There is nothing worse than being unprepared, and whilst it isn’t possible to plan for those unexpected issues that might set your project back, especially those that involve an external source such as a supplier being unable to provide something by a date, there are plenty you can plan for.

Once you have written a plan for your project and know who is working on what and what timeframes each person expects to be able to complete work in you will have a clear idea of how the project should go. Now take a look at it and see what could go wrong and when. These are the things that you want to make a note of. It may be that nearer to the time you will want to make sure that things are going as they should be so that you can adjust other items of the project accordingly. By identifying and noting down these potential problems you may be able to avoid major project failure.

Communicate

Communication is the single most important aspect of working in a team and when members of your project team do not communicate then it can make things very difficult. You need to ensure that your plan contains plenty of opportunities for the team to get together and discuss the progress of the project. Even if they have been communicating amongst themselves there may be important pieces of information that have been missed out from these discussions and this offers you a good chance to rectify that.

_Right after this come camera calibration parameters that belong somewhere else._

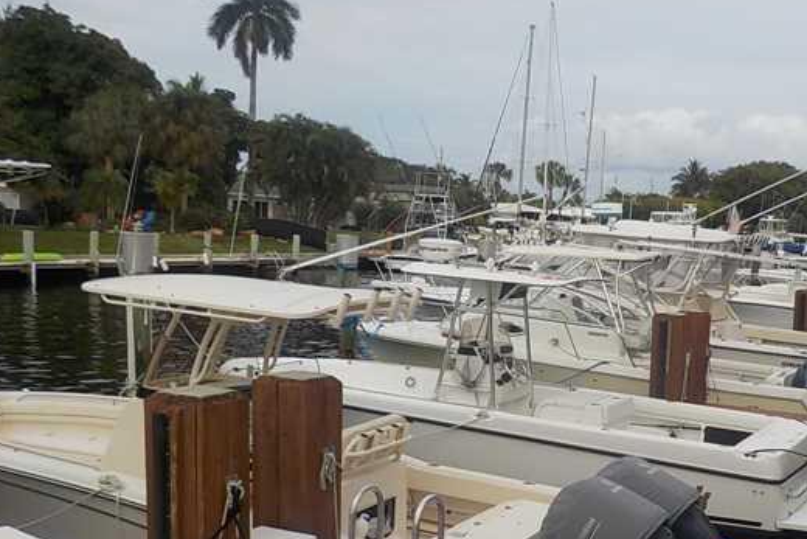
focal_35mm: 48
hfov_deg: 40.4
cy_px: 349
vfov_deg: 28.0
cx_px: 560
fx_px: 1076
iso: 125
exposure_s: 1/800
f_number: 3.3
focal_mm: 4.1
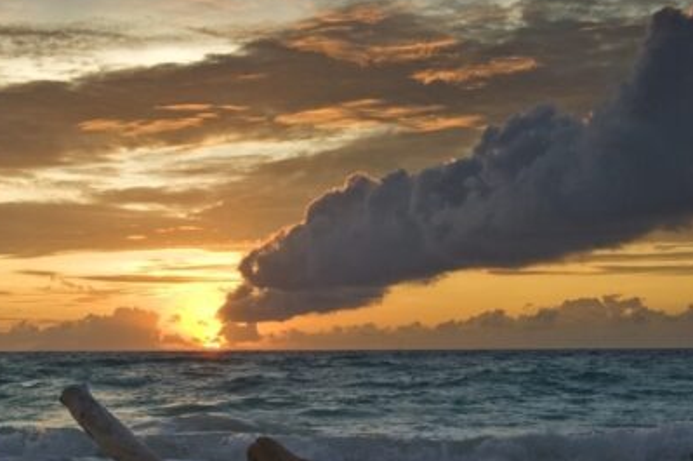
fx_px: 1480
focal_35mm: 77
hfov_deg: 26.1
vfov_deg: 17.6
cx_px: 203
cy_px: 335
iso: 800
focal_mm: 40
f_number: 22
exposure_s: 1/125
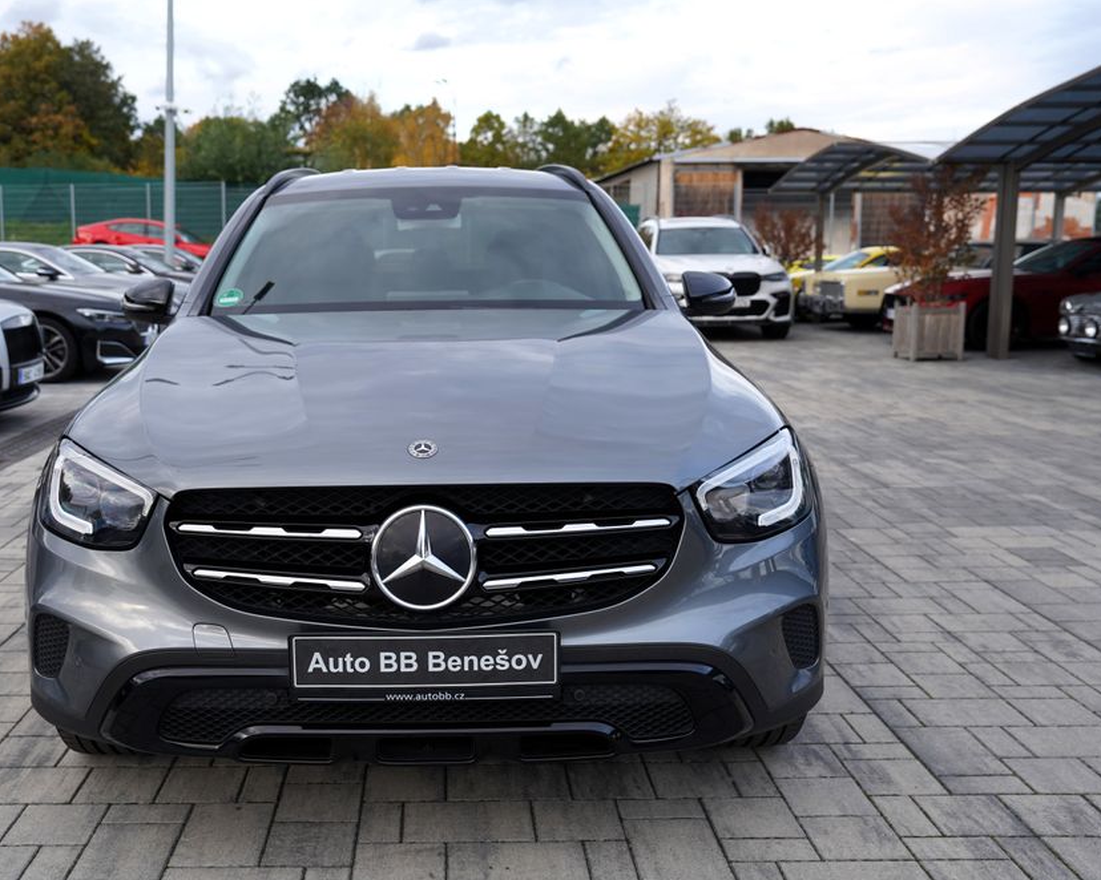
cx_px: 436
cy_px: 430
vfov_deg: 41.1
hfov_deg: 49.9
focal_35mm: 36
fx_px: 1173
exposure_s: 1/80
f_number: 4
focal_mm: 31
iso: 100
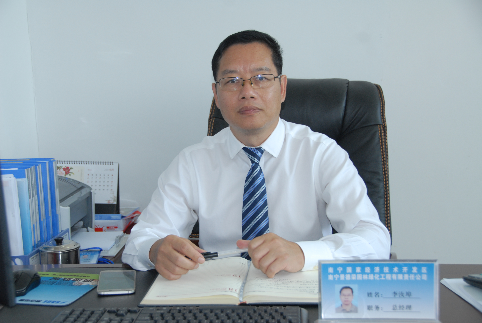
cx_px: 241
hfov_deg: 35.0
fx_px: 764
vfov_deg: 23.8
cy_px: 162
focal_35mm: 57
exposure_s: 1/60
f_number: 4.2
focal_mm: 38
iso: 320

Not all projects are successful

Success of a project is measured in a variety of different ways, and whilst it is true that completing the project with a satisfactory result is not in itself a failure there are several things that can happen along the way that would cause it to be such. If the project overruns, then it could be considered to have not been fully successful. A project that overruns may also run up bigger costs which again may cause it to be classed as an unsuccessful project. The fact is that many projects simply fail so planning for failure is a wise move that any project manager, apprentice or otherwise should be careful to consider.

Planning ahead is a vital part of project management, as well as anticipating those unexpected issues that crop up. This is where you will need to use all your project management skills to ensure you do your best to work around them.